Kerem Dağlı’nın 1 Ocak 2011 tarihinde kaleme aldığı “Hukukun Üstünlüğü ve Bağımsız Yargı Üzerine” adlı makalesinde belirttiği gibi “Kanun yapıcılar” diye adlandırılan burjuva hukukçularda somutlanan bu ‘özgür irade’nin, gerçek anlamda özgürlükle hiçbir ilgisi yoktur. Bu kanun yapıcıların tamamı egemen sınıfın parçası” olmasıyla ilgilidir. “Burjuvazi, bu ‘özgür irade’ kavramıyla, hukukun toplumu oluşturan sınıfların hepsine eşit mesafede durduğunu, hiçbir sınıfın özel çıkarlarını yansıtmadığını, bir anlamda sınıflar üstü bir niteliğe sahip olduğunu iddia etmektedir. Bu durum, burjuva hukukunun temelini oluşturan “eşitlik, özgürlük ve adalet” kavramları için geçerlidir.
Burjuva düzeninin bir kurallar bütünü olan ve gücünü devletin yaptırımından alan hukuk, gerçek hayattan tamamen kopmuş ve kendi soyut ve ideal gerçekliğini yaratmıştır. Engels’in 1890 tarihinde Conrad Schmidt’e yazdığı mektupta bu olguyu adeta doğruluyor. “Modern bir devlette, bu hukukun yalnızca genel iktisadi durumu dile getirmesi, onun dışavurumunun olması değil, ama içsel çelişkileri olmayan, tutarlı dışavurumu da olması gerekir. Bu amaca erişmek için, iktisadi koşulların doğru yansıması gitgide yok edilir. Öyle ki, bir yasanın, bir sınıf üstünlüğünün kesin, saf, içten dışavurumu olduğu çok ender görülür: Böyle bir durum ‘adalet kavramı’na aykırı olurdu.” [6]
Marksizm’in hukuka bakışı en kaba haliyle özetlersek şu sonuca varabiliriz: Hukuk, üretim ilişkilerine dayanan ve altyapı tarafından belirlenen bir üst yapı kurumudur. Diğer üstyapı kurumlarıyla birlikte toplumun üretim ilişkilerini yansıtır. Burjuva toplumlarında hukuk, burjuva değerlerini yansıtır. Diğer bir deyişle burjuvazinin çıkarını korur.
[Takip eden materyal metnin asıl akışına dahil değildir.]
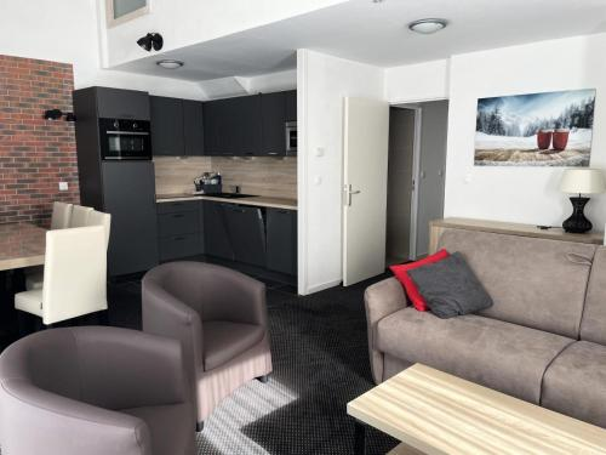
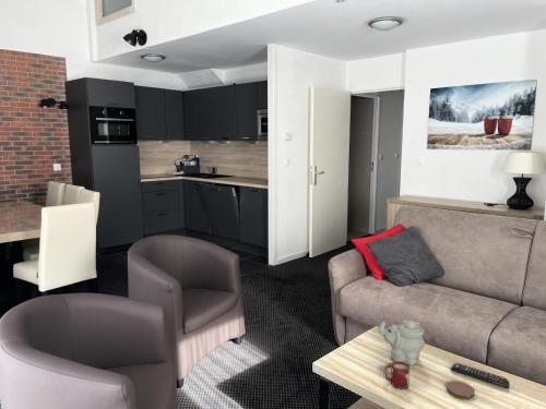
+ cup [382,361,411,390]
+ coaster [446,380,476,400]
+ remote control [449,362,511,389]
+ teapot [378,320,426,366]
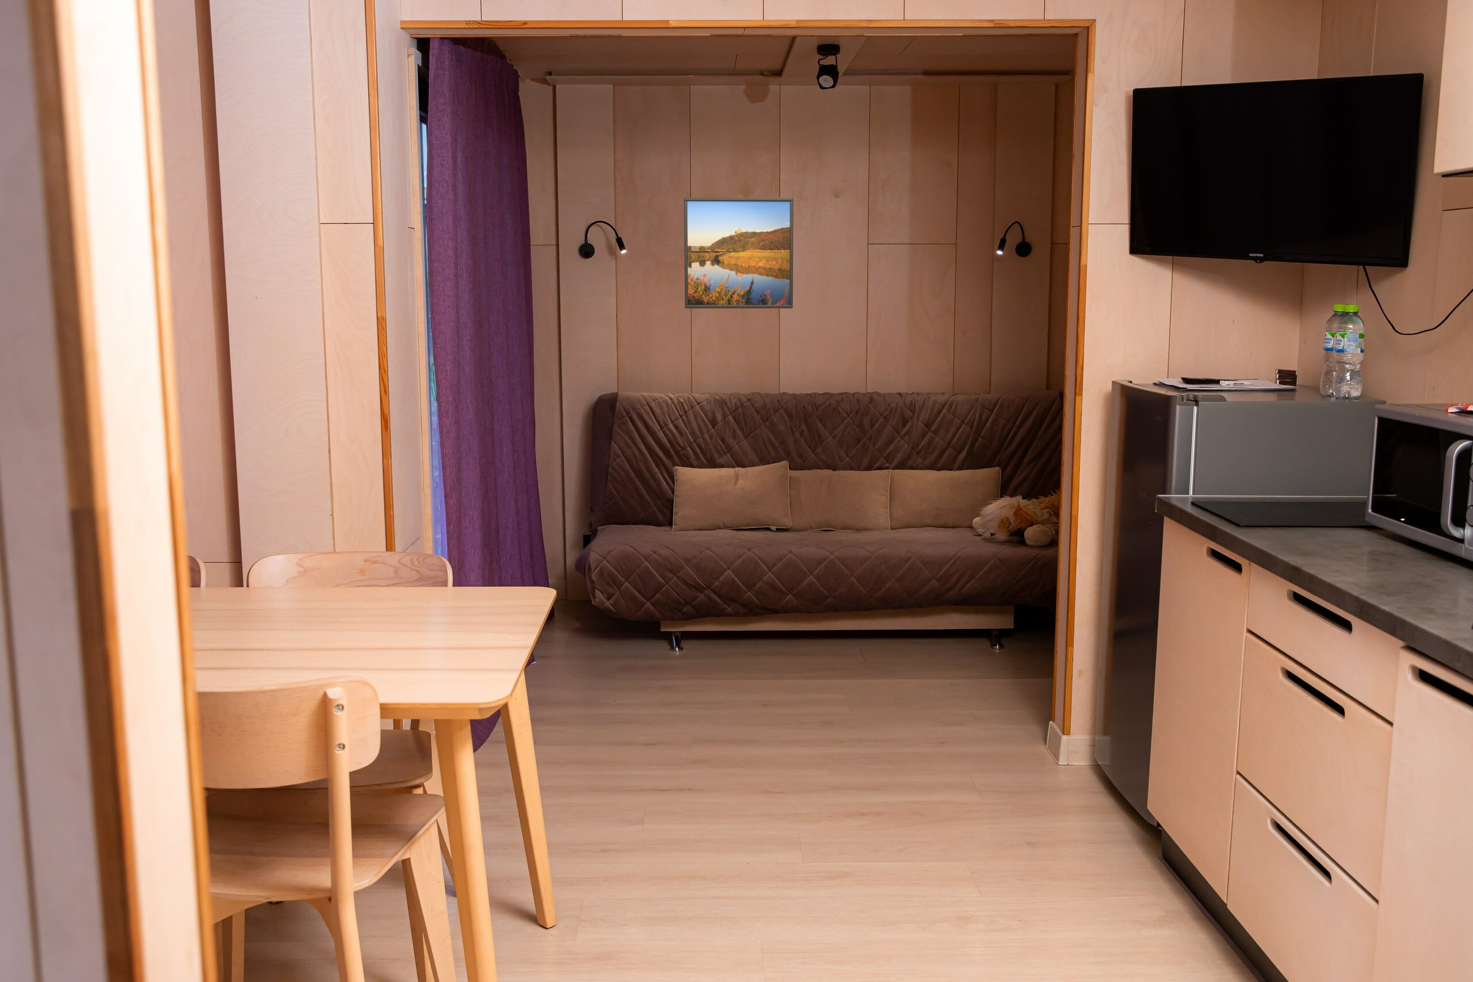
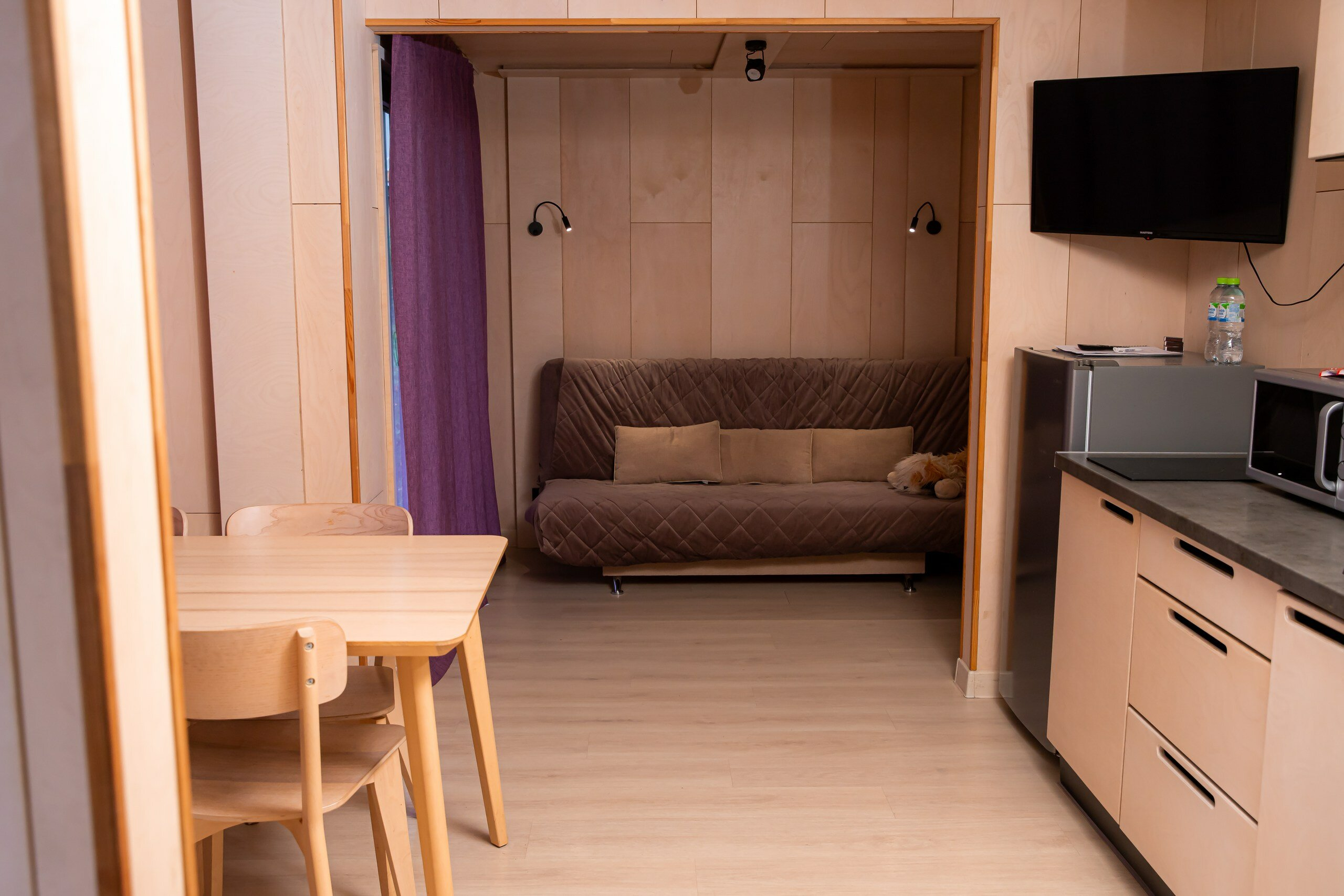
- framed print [684,197,793,309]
Bu nedenle böyle bir toplumda hukuk başta proletarya olmak üzere toplumun alt sınıfları üzerinde bir baskı aracı olma özelliğini taşır. [7] Sınıfsız toplumda herhangi bir tahakküm aracı olmadığına göre, hukuk da devlet gibi varlığını devam ettirmeyecek ve sönümlenecektir.
Hukuk salt kurallardan ibaret değildir. Cebir unsurunun olmadığı bir hukuk düşünülemez. Dolayasıyla hukuk her zaman zor kullanma aracını elinde bulunduran bir iktidara yaslanır. Öylesine izole edilmiştir ki, hukuku yaratmak ve mahkemeler aracılığıyla uygulamak da metazoriye dayanır.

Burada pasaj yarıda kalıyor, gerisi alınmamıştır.